Securing reliable space on a pipeline is especially important if hydrocarbon producers have to fulfill orders at specific times and places. For example, firms that hope to ship bitumen to East Asia co-ordinate the delivery of fuel through the Trans Mountain pipeline to arrive at Burnaby’s tanker terminal at the right time and in sufficient quantity when their ship arrives, otherwise the whole operation is moot. This need for certainty allowed Trans Mountain’s owner, Kinder Morgan, to extract higher prices for longer contracts. Kinder Morgan even tried to stop bidders from communicating with one another by including controversial confidentiality clauses in its contracts, hoping to extract a better deal by muddying the market. Although the National Energy Board (NEB) eventually responded to the tar sands producers’ howls of protests and forced Kinder Morgan to remove the clauses, it rarely pushes pipeline firms very far. When Total and Suncor complained that Kinder Morgan was using its monopoly power to gouge shippers because there was no fair way to determine prices, the NEB applied little more than a slap on Kinder Morgan’s wrist. The Canadian government seems unwilling to support its supposed favoured child, the tar sands industry, and instead aids the dominance of pipeline firms.

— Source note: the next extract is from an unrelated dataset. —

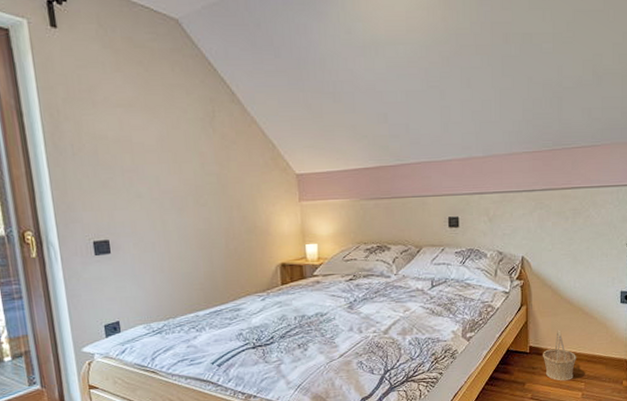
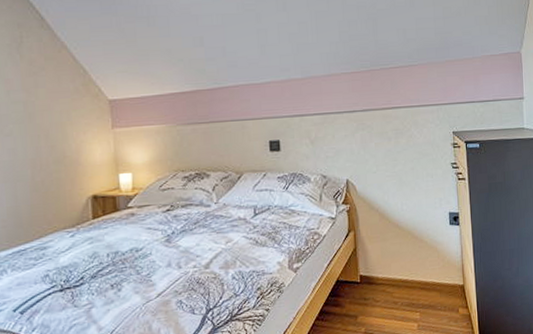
basket: present [543,330,577,381] -> none [374,256,410,312]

This favouritism stems from Ottawa’s dependence on pipeline firms. Only these firms have the expertise to build and operate such infrastructure, because Canada is one of the only countries that does not have a state-corporation-run pipeline network. In Canada, only private firms can get bitumen to markets, making the state and tar sands firms dependent on them. Transportation, after all, rather than production, is more susceptible to monopoly power. In another example of this, Standard Oil colluded with railways to dominate the petroleum industry; it actually owned relatively few wells. “Given the importance of the expansion to the Canadian economy,” Hocking ventures, “the NEB appears to have decided that it was appropriate to interfere as little as possible.”

Furthermore, it is doubtful if either Calgary or Ottawa take their climate change initiatives very seriously. Both would likely welcome higher petroleum prices and renewed investment in Northeastern Alberta. If that were to happen, new pipelines might be necessary, even if that might not happen for another decade or two.

Both the federal and provincial governments seem to be indulging in wishful thinking if they believe it was a shortage of pipeline capacity rather than petroleum’s price that has dampened investment in the tar sands. This line of thought is laid out by Jackie Forrest, a director at the ARC Energy Research Institute, “If we were in a scenario where we had excess capacity, you could make the argument that, all things being equal, you would see more capital invested here than what otherwise would have been the case.”

If all three recently approved Canadian pipeline proposals are built (Line 3, Trans Mountain expansion, and Keystone XL) export-pipeline capacity in Canada would increase by three-quarters. Even if the tar sands were ripping out 3.5m barrels per day (bpd) of fuel and there was another million bpd in conventional production, that still leaves a surplus of 2.7 million bpd in excess pipeline capacity. These underused new pipelines would remain a monument to carelessness; a frittering of twenty-five billion dollars of capital due to the NEB’s ineptly regulated faux market. Yet, the pipeline owners would be happy, for regardless whether their infrastructure is used or not, they will become fat from the terms of their pre-2014 contracts. Tar sands operators and the Canadian government would remain in a bind, but both would see the excess capacity as useful if the boom returns. If it does not, then eventually these expensive, underused projects might undermine the pipeline industry, weakening its grip over tar sands producers and the Canadian state. At that point though, all of these pipelines will have ripped up thousands of square kilometres of forest and poisoned too many streams, rivers, aquifers, and coastlines in a much hotter world.

Troy Vettese is a doctoral student at New York University, where he is writing a dissertation on the history of the tar sands industry.